MK menyidang aturan pesangon bagi PHK sukarela



JAKARTA. Pasal pemutusan hubungan kerja (PHK) dalam Undang-Undang (UU) Nomor 13 Tahun 2003 tentang Ketenagakerjaan bisa menyebabkan multitafsirĀ  yang cenderung merugikan hak-hak buruh. PHK seakan-akan menjadi hak istimewa perusahaan, bukan karyawan.

Atas dasar itulah, Dunung Wijanarko dan Wawan Adi Dwi Yanto yang merupakan karyawan PT ABB Transmission and Distribution mendaftarkan uji materi pasal 163 ayat 1 UU Ketenagakerjaan ke Mahkamah Konstitusi (MK). Rabu (19/12), MK menggelar sidang perdana judicial review ketentuan itu. Pemohon menilai aturan itu bertentangan dengan Undang Undang Dasar (UUD) 1945.

Pemohon merasa dirugikan oleh perusahaan yang menolak keinginan pekerja di-PHK akibat kebijakan perusahaan bergabung atau merger dengan perusahaan lain pada 1 Januari 2011 lalu. Sanjaya Samosir, kuasa hukum pemohon menjelaskan, kliennya kehilangan haknya akibat ketidaktegasan pengaturan pasal 163 ayat 1 UU Ketenagakerjaan. "Akibatnya, pekerja berpotensi kehilangan hak berupa pesangon karena pengusaha tidak mau mem-PHK pekerja, sehingga dinyatakan mengundurkan diri oleh perusahaan," ujarnya.


Asal tahu saja, aturan tersebut menyatakan bahwa PHK dimungkinkan jika pengusaha tidak bersedia menerima pekerja atau pekerja yang tidak bersedia melanjutkan hubungan kerja.
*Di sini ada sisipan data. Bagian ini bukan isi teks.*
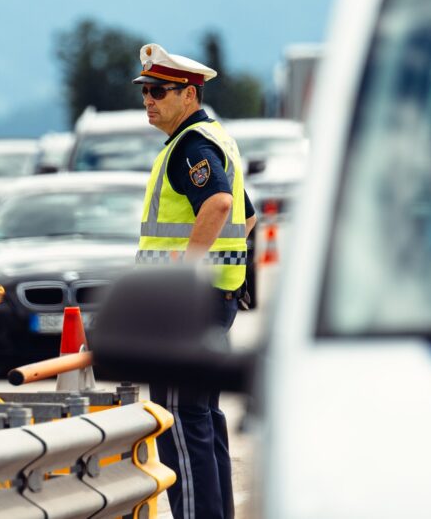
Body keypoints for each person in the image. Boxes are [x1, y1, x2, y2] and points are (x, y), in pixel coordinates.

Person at [133, 43, 257, 519]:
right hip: (213, 301)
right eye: (146, 91)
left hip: (188, 305)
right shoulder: (214, 137)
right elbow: (245, 215)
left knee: (181, 422)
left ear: (188, 94)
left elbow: (222, 205)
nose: (149, 100)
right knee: (202, 417)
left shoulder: (192, 145)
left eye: (159, 91)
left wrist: (187, 272)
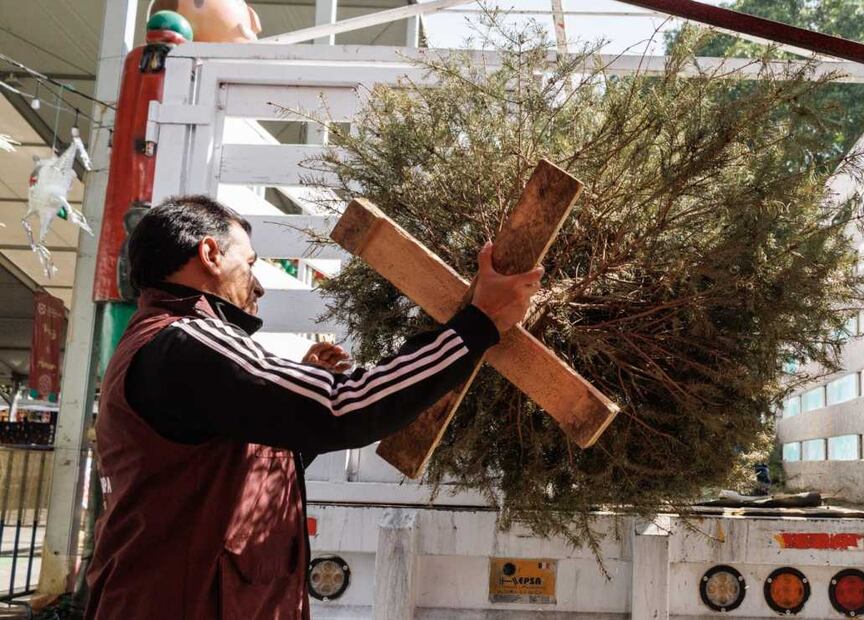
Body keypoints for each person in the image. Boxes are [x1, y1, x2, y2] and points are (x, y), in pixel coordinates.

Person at [85, 195, 543, 619]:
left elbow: (225, 467)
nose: (258, 284)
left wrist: (292, 402)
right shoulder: (185, 340)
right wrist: (477, 324)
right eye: (249, 263)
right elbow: (346, 407)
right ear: (210, 254)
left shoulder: (162, 343)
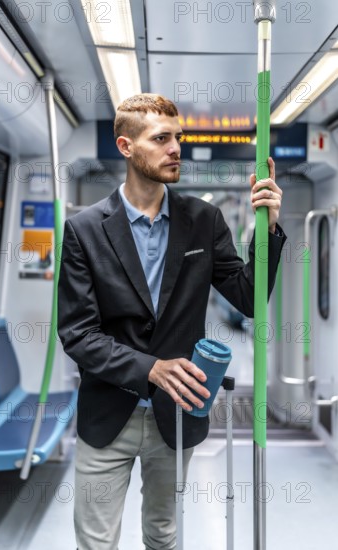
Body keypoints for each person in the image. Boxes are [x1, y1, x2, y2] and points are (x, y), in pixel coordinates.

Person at [57, 93, 286, 550]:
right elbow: (78, 335)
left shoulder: (202, 220)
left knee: (163, 534)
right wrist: (152, 368)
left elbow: (248, 298)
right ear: (126, 146)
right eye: (161, 139)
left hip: (177, 413)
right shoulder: (84, 229)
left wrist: (269, 229)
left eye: (177, 137)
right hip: (108, 413)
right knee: (96, 541)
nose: (175, 148)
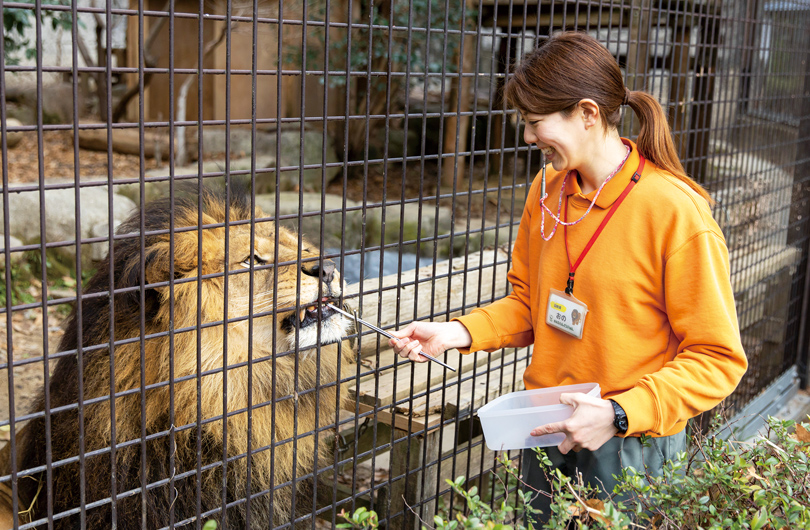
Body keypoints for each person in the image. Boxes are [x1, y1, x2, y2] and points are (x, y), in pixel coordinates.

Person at [389, 31, 747, 520]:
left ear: (587, 114)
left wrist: (620, 414)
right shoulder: (547, 188)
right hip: (548, 430)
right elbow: (528, 302)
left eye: (535, 122)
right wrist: (456, 333)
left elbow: (718, 358)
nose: (528, 137)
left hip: (629, 445)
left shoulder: (674, 213)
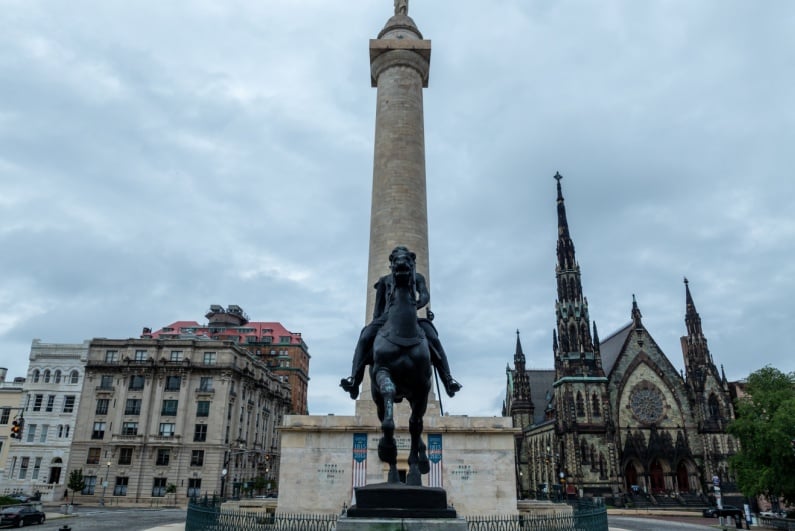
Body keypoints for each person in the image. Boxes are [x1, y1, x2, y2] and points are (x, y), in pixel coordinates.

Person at [340, 246, 461, 399]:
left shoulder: (417, 277)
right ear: (392, 263)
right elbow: (377, 308)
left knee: (434, 339)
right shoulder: (384, 281)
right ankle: (354, 380)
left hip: (411, 317)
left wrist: (416, 305)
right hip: (385, 318)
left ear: (411, 262)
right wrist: (375, 323)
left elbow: (424, 295)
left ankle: (448, 380)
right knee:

Sikap pengusaha dan pekerja ini harus didasarkan terjadinya perubahan status, merger, peleburan atau perubahan kepemilikan.

Menurut Sanjaya, pengusaha menafsirkan PHK mutlak merupakan hak dari perusahaan. Bagi pekerja yang mengajukan PHK akibat kebijakan merger juga akan kehilangan hak seperti pesangon. "Perusahaan tidak mau mem-PHK tapi minta pekerja mengundurkan diri," jelasnya.

Seharusnya, ketika menuntut PHK, pekerja berhak atas uang pesangon satu kali gaji (pasal 156 ayat 2 UU Ketenagakerjaan), uang penghargaan masa kerja satu kali (pasal 156 ayat 3), dan uang penggantian hak (pasal 156 ayat 4)Sanjaya mengharapkan, MK mengabulkan permohonannya agar pekerja yang mengajukan PHK karena dirugikan oleh kebijakan perusahaan tetap memperoleh pesangon.

Hakim MK, Harjono mengatakan, pemohon diminta untuk menyerahkan perbaikan permohonan maksimal 14 hari ke depan. Harjono menambahkan, pemohon harus menjelaskan secara mendetail terkait poin-poin kerugian atas keberadaan pasal 63 ayat 1 UU Ketenagakerjaan.